As a self-described Anglophile, I am pleased to have discovered a historical figure who was previously unknown to me. With every turn of the page, the diary exposes the most intimate and scandalous details of Jane’s life, yet Jane’s words remain deliciously subtle and understated, in the way Englishmen are so capable. As Jane ages, her entries reflect the personality changes she undergoes as a result of her choices and circumstances. Regardless, Hurst seamlessly carries the reader through the diary from entry to entry until the short novel is over. Because I personally enjoy longer books, I will move on to the next volume in the series to learn more about this intriguing character from history.

The nineteenth-century English aristocracy, understandably, draws wide interest because it remained untouchable and unreachable for those who weren’t lucky enough to have been born into it. Nevertheless, the main character, by her shocking behavior, possesses very American sensibilities as she pursues her chosen lifestyle and by rejecting her stuffy British upbringing, regardless of the response from British high society. Jane was also born into a man’s world. She was expected to marry well, produce heirs, and simply accept whatever her husband decides. Being headstrong and highly educated, Jane tenaciously follows her interests in art, literature, horseback riding (straddle), and gardening while also having children as was expected despite not possessing “motherly instincts”.

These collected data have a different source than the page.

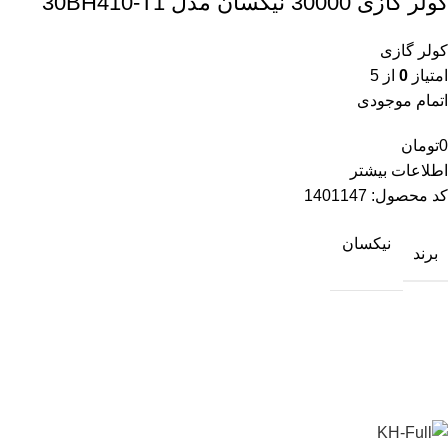
کولر گازی 30000 نیکسان مدل 30BH410-T1
کولر گازی
امتیاز
0
از 5
اتمام موجودی
0
تومان
اطلاعات بیشتر
کد محصول:
1401147
نیکسان
برند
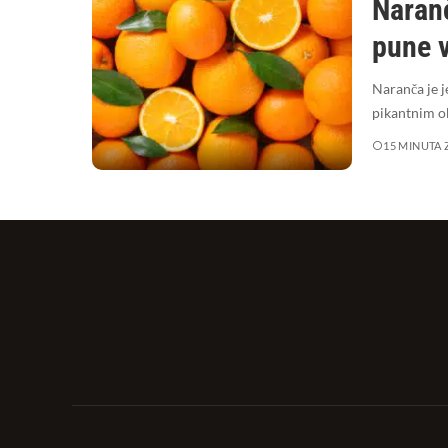
Naranč
pune 
Naranča je j
pikantnim o
15 MINUTA 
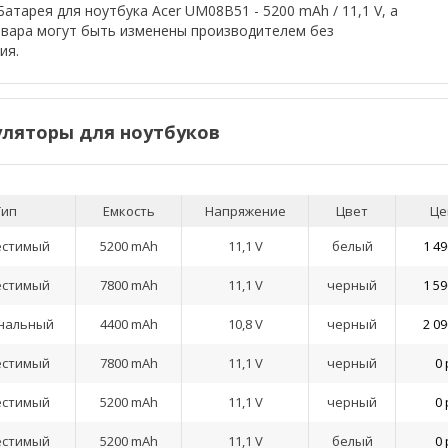
атарея для ноутбука Acer UM08B51 - 5200 mAh / 11,1 V, а
овара могут быть изменены производителем без
ия.
ляторы для ноутбуков
Тип
Емкость
Напряжение
Цвет
Це
естимый
5200 mAh
11,1 V
белый
1 49
естимый
7800 mAh
11,1 V
черный
1 59
нальный
4400 mAh
10,8 V
черный
2 09
естимый
7800 mAh
11,1 V
черный
0 
естимый
5200 mAh
11,1 V
черный
0 
естимый
5200 mAh
11,1 V
белый
0 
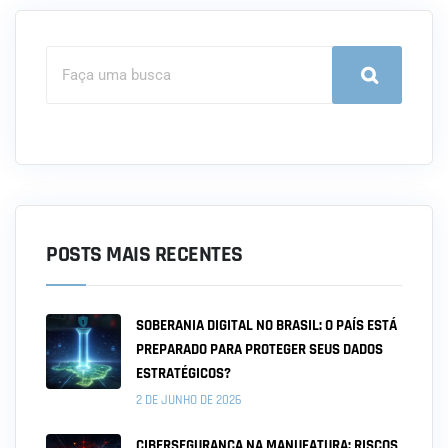
POSTS MAIS RECENTES
SOBERANIA DIGITAL NO BRASIL: O PAÍS ESTÁ
PREPARADO PARA PROTEGER SEUS DADOS
ESTRATÉGICOS?
2 DE JUNHO DE 2026
CIBERSEGURANÇA NA MANUFATURA: RISCOS,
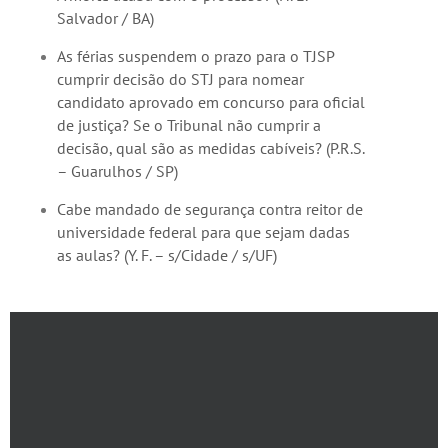
Salvador / BA)
As férias suspendem o prazo para o TJSP
cumprir decisão do STJ para nomear
candidato aprovado em concurso para oficial
de justiça? Se o Tribunal não cumprir a
decisão, qual são as medidas cabíveis? (P.R.S.
– Guarulhos / SP)
Cabe mandado de segurança contra reitor de
universidade federal para que sejam dadas
as aulas? (Y. F. – s/Cidade / s/UF)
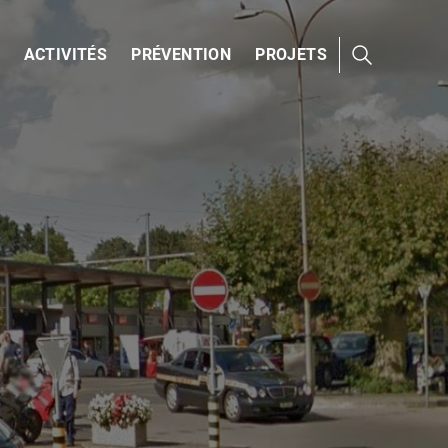
ACTIVITÉS
PRÉVENTION
PROJETS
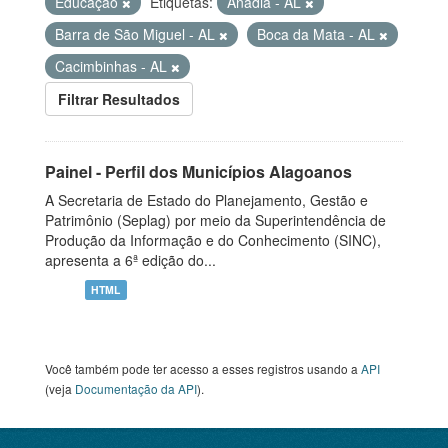
Educação
Etiquetas:
Anadia - AL
Barra de São Miguel - AL
Boca da Mata - AL
Cacimbinhas - AL
Filtrar Resultados
Painel - Perfil dos Municípios Alagoanos
A Secretaria de Estado do Planejamento, Gestão e
Patrimônio (Seplag) por meio da Superintendência de
Produção da Informação e do Conhecimento (SINC),
apresenta a 6ª edição do...
HTML
Você também pode ter acesso a esses registros usando a
API
(veja
Documentação da API
).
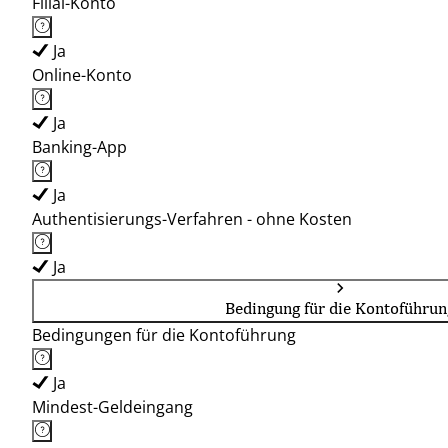
Filial-Konto
Ja
Online-Konto
Ja
Banking-App
Ja
Authentisierungs-Verfahren - ohne Kosten
Ja
Bedingung für die Kontoführun
Bedingungen für die Kontoführung
Ja
Mindest-Geldeingang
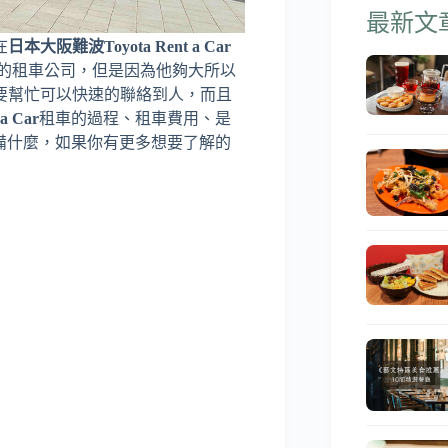
最新文
在
日本大阪難波Toyota Rent a Car
是最便宜的租車公司，但是因為他夠大所以
要幫忙可以快速的聯絡到人，而且
 a Car
租車的過程、租車費用、是
備什麼，如果你有更多想要了解的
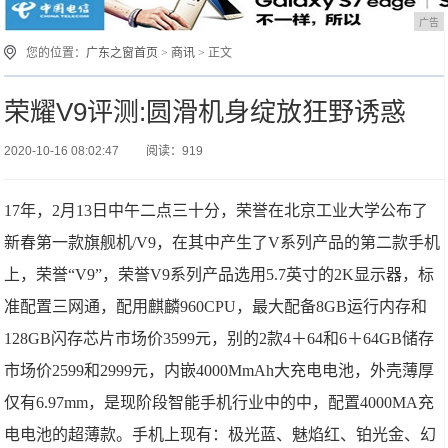
广告
您的位置：
广东之窗首页
>
商讯
> 正文
荣耀V9评测:圆滑机身绽放狂野诱惑
2020-10-16 08:02:47
阅读：919
17年，2月13日中午二点三十分，荣誉在北京工业大学公布了
新春第一款旗舰机/V9，在其中产生了V系列产品的第二款手机
上，荣誉“V9”，荣誉V9系列产品选用5.7英寸的2K显示器，标
准配置三网通，配用麒麟960CPU，最大配备8GB运行内存和
128GB闪存芯片市场价3599元，别的2款4＋64和6＋64GB储存
市场价2599和2999元，内嵌4000MmAh大充电电池，外壳薄厚
仅有6.97mm，是现阶段智能手机行业中的中，配置4000MA充
电电池的超薄款。手机上现有：极光蓝、魅焰红、铂光金、幻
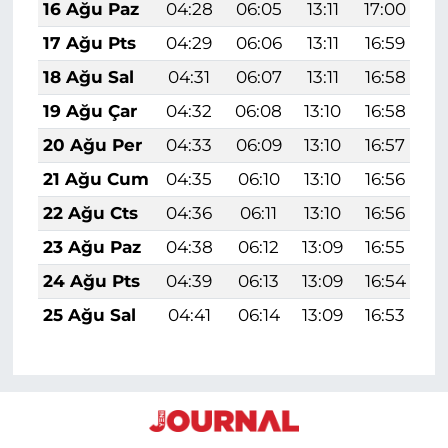
16 Ağu Paz
04:28
06:05
13:11
17:00
2
17 Ağu Pts
04:29
06:06
13:11
16:59
2
18 Ağu Sal
04:31
06:07
13:11
16:58
2
19 Ağu Çar
04:32
06:08
13:10
16:58
2
20 Ağu Per
04:33
06:09
13:10
16:57
2
21 Ağu Cum
04:35
06:10
13:10
16:56
2
22 Ağu Cts
04:36
06:11
13:10
16:56
1
23 Ağu Paz
04:38
06:12
13:09
16:55
1
24 Ağu Pts
04:39
06:13
13:09
16:54
1
25 Ağu Sal
04:41
06:14
13:09
16:53
1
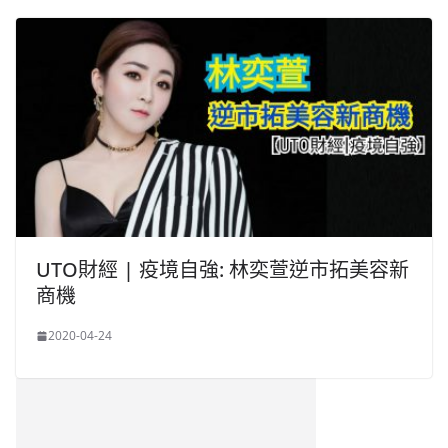
UTO財經 | 疫境自強: 林奕萱逆市拓美容新
商機
2020-04-24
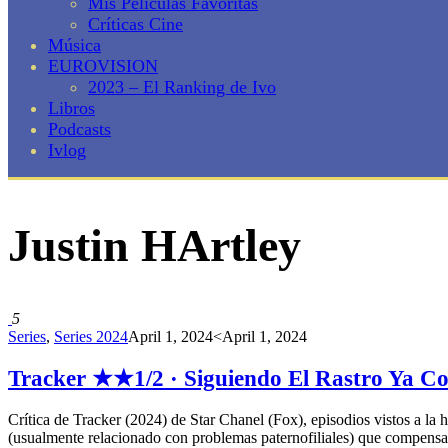
Mis Películas Favoritas
Críticas Cine
Música
EUROVISION
2023 – El Ranking de Ivo
Libros
Podcasts
Ivlog
Justin HArtley
5
Series
,
Series 2024
April 1, 2024
<April 1, 2024
Tracker ★★1/2 · Siguiendo El Rastro Ya C
Crítica de Tracker (2024) de Star Chanel (Fox), episodios vistos a la
(usualmente relacionado con problemas paternofiliales) que compensa su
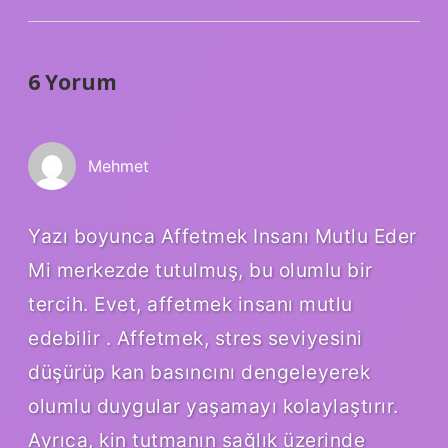
6 Yorum
Mehmet
Yazı boyunca Affetmek Insanı Mutlu Eder
Mi merkezde tutulmuş, bu olumlu bir
tercih. Evet, affetmek insanı mutlu
edebilir . Affetmek, stres seviyesini
düşürüp kan basıncını dengeleyerek
olumlu duygular yaşamayı kolaylaştırır.
Ayrıca, kin tutmanın sağlık üzerinde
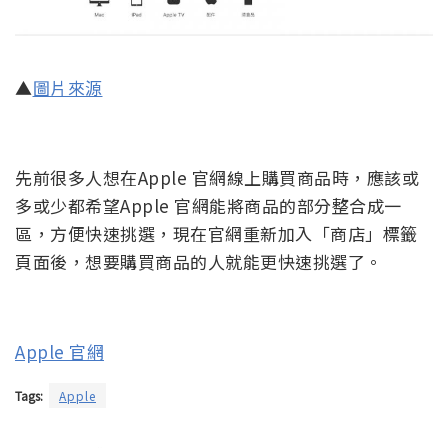
▲
圖片來源
先前很多人想在Apple 官網線上購買商品時，應該或
多或少都希望Apple 官網能將商品的部分整合成一
區，方便快速挑選，現在官網重新加入「商店」標籤
頁面後，想要購買商品的人就能更快速挑選了。
Apple 官網
Tags:
Apple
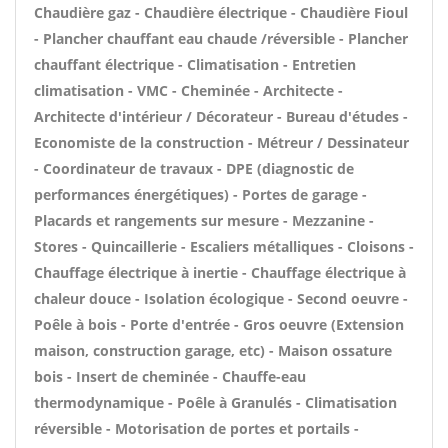
Chaudière gaz - Chaudière électrique - Chaudière Fioul
- Plancher chauffant eau chaude /réversible - Plancher
chauffant électrique - Climatisation - Entretien
climatisation - VMC - Cheminée - Architecte -
Architecte d'intérieur / Décorateur - Bureau d'études -
Economiste de la construction - Métreur / Dessinateur
- Coordinateur de travaux - DPE (diagnostic de
performances énergétiques) - Portes de garage -
Placards et rangements sur mesure - Mezzanine -
Stores - Quincaillerie - Escaliers métalliques - Cloisons -
Chauffage électrique à inertie - Chauffage électrique à
chaleur douce - Isolation écologique - Second oeuvre -
Poêle à bois - Porte d'entrée - Gros oeuvre (Extension
maison, construction garage, etc) - Maison ossature
bois - Insert de cheminée - Chauffe-eau
thermodynamique - Poêle à Granulés - Climatisation
réversible - Motorisation de portes et portails -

When finished with the book, I was confident the author was British. However, I was surprised to learn she is American. I imagine this is likely the reason Hurst chose Jane Digby as the subject of her debut novel. Jane’s feminist persona fits well in American culture. I was also drawn to the character who usually obeyed her stern mother or dominant husband, but also unapologetically followed her instincts whether good, bad, or ill-advised.